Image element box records
►
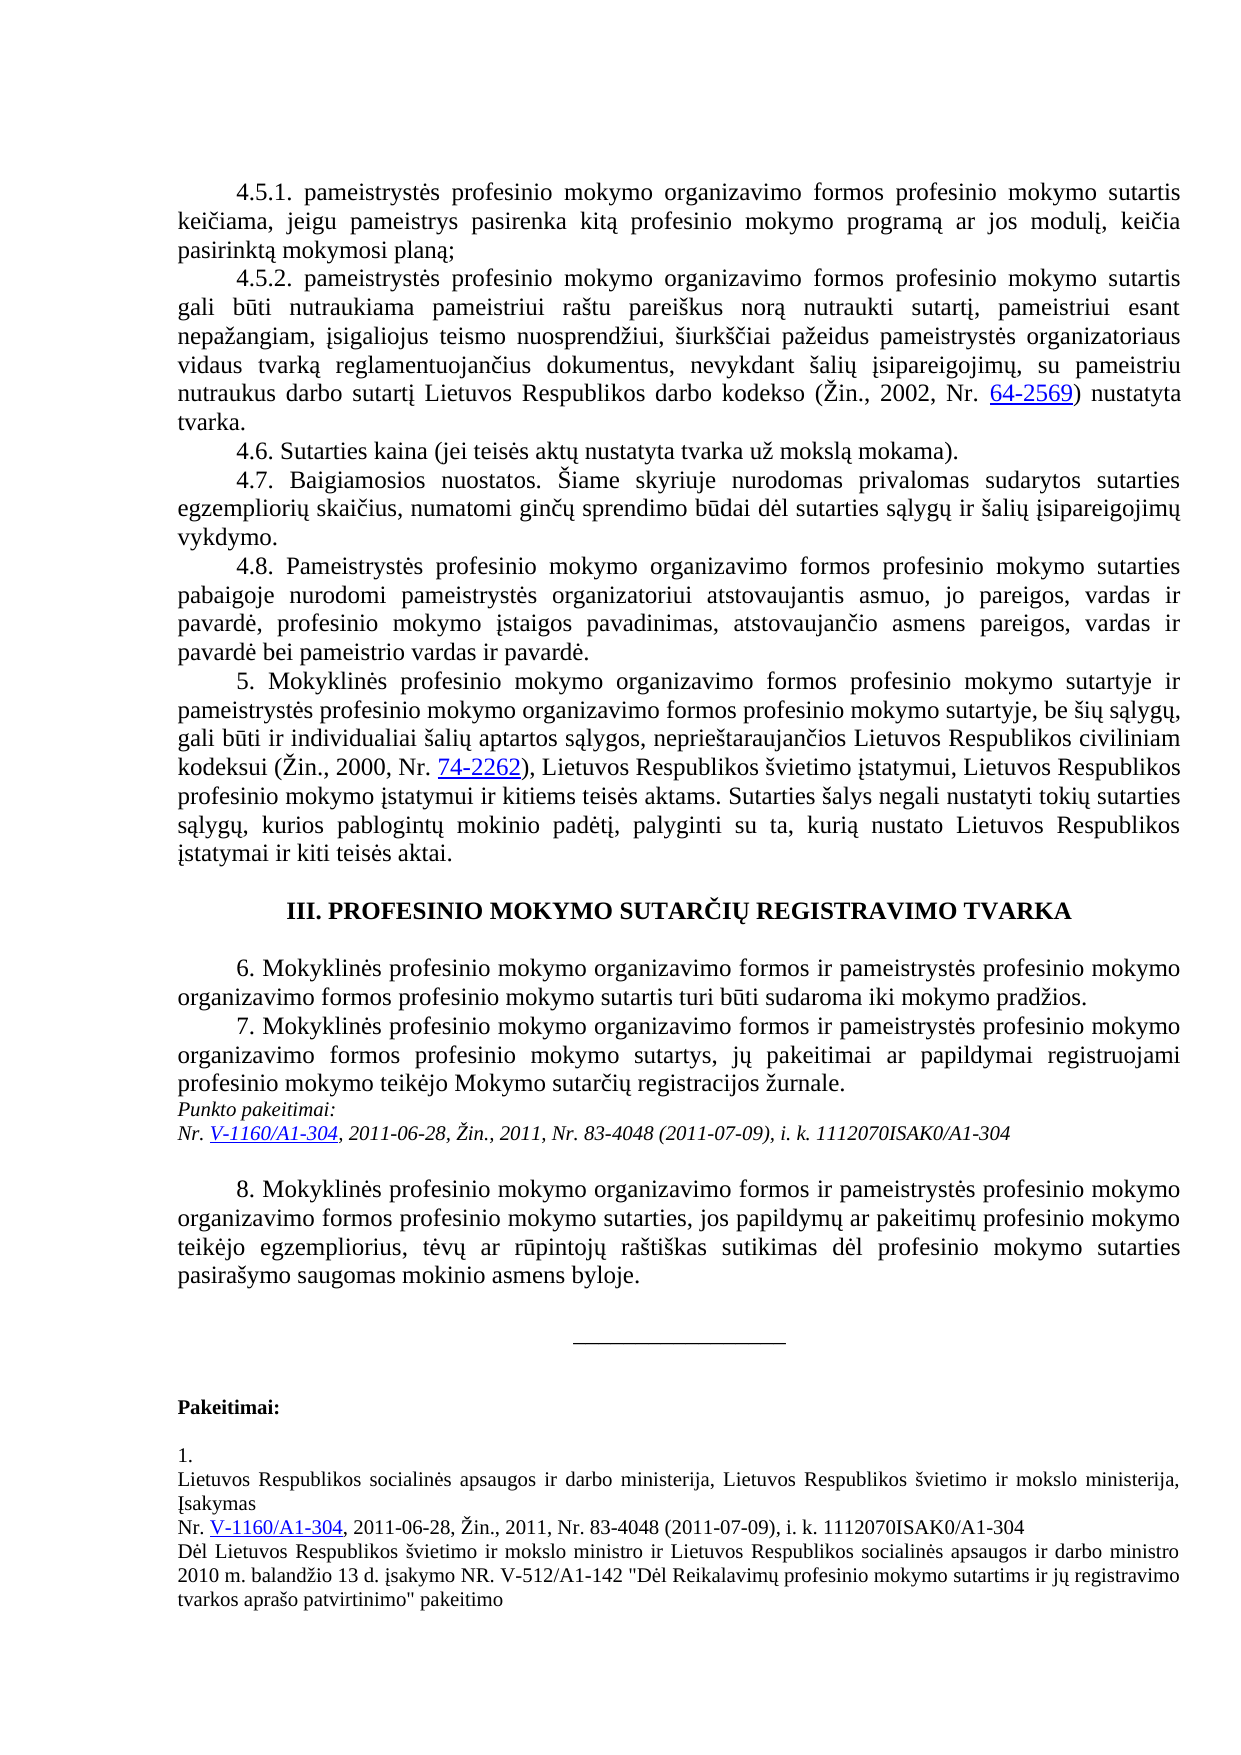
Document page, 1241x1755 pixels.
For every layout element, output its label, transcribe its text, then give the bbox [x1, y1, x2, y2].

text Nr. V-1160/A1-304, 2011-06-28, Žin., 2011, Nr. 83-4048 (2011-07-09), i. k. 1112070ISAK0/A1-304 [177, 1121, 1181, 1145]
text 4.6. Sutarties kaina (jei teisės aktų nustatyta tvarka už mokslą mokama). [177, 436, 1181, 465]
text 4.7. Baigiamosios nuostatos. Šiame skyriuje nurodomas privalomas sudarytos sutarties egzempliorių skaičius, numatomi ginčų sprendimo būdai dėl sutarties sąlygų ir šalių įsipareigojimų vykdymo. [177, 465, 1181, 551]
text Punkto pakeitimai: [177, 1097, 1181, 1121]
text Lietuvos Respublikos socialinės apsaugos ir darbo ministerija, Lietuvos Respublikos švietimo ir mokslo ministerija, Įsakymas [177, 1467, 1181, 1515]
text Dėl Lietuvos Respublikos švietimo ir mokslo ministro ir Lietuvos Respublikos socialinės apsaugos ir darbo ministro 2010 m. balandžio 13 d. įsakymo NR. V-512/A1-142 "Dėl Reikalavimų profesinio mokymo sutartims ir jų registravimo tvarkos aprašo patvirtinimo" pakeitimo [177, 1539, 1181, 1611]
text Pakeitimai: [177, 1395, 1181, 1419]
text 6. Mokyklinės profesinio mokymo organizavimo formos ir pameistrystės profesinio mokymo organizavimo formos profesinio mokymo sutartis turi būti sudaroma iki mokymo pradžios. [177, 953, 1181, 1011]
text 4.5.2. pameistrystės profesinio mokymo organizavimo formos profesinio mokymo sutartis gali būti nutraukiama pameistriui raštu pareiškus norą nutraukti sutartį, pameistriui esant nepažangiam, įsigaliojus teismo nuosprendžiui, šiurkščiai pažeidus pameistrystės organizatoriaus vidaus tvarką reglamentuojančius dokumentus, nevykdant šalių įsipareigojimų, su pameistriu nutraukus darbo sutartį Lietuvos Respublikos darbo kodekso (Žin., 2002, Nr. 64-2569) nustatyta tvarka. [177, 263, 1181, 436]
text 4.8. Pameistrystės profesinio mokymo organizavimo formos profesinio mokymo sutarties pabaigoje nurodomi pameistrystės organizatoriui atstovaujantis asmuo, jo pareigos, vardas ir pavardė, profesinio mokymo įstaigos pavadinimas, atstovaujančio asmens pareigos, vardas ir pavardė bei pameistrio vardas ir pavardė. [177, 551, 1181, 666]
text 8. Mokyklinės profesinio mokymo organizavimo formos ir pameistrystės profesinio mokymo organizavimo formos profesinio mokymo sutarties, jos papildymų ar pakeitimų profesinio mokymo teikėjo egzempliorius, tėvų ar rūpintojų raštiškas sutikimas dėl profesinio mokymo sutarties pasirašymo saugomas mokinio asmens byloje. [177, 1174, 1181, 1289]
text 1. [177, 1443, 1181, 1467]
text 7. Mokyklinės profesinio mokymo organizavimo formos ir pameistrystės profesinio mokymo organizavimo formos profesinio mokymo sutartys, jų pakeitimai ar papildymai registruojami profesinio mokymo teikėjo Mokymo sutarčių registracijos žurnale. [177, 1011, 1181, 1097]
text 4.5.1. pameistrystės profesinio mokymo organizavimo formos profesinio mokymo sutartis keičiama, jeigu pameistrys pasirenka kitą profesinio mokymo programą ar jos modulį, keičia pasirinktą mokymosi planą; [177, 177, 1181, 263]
◄
Pick out and copy every line of the records that contains the word "socialinės". Case counts.

text Lietuvos Respublikos socialinės apsaugos ir darbo ministerija, Lietuvos Respublikos švietimo ir mokslo ministerija, Įsakymas [177, 1467, 1181, 1515]
text Dėl Lietuvos Respublikos švietimo ir mokslo ministro ir Lietuvos Respublikos socialinės apsaugos ir darbo ministro 2010 m. balandžio 13 d. įsakymo NR. V-512/A1-142 "Dėl Reikalavimų profesinio mokymo sutartims ir jų registravimo tvarkos aprašo patvirtinimo" pakeitimo [177, 1539, 1181, 1611]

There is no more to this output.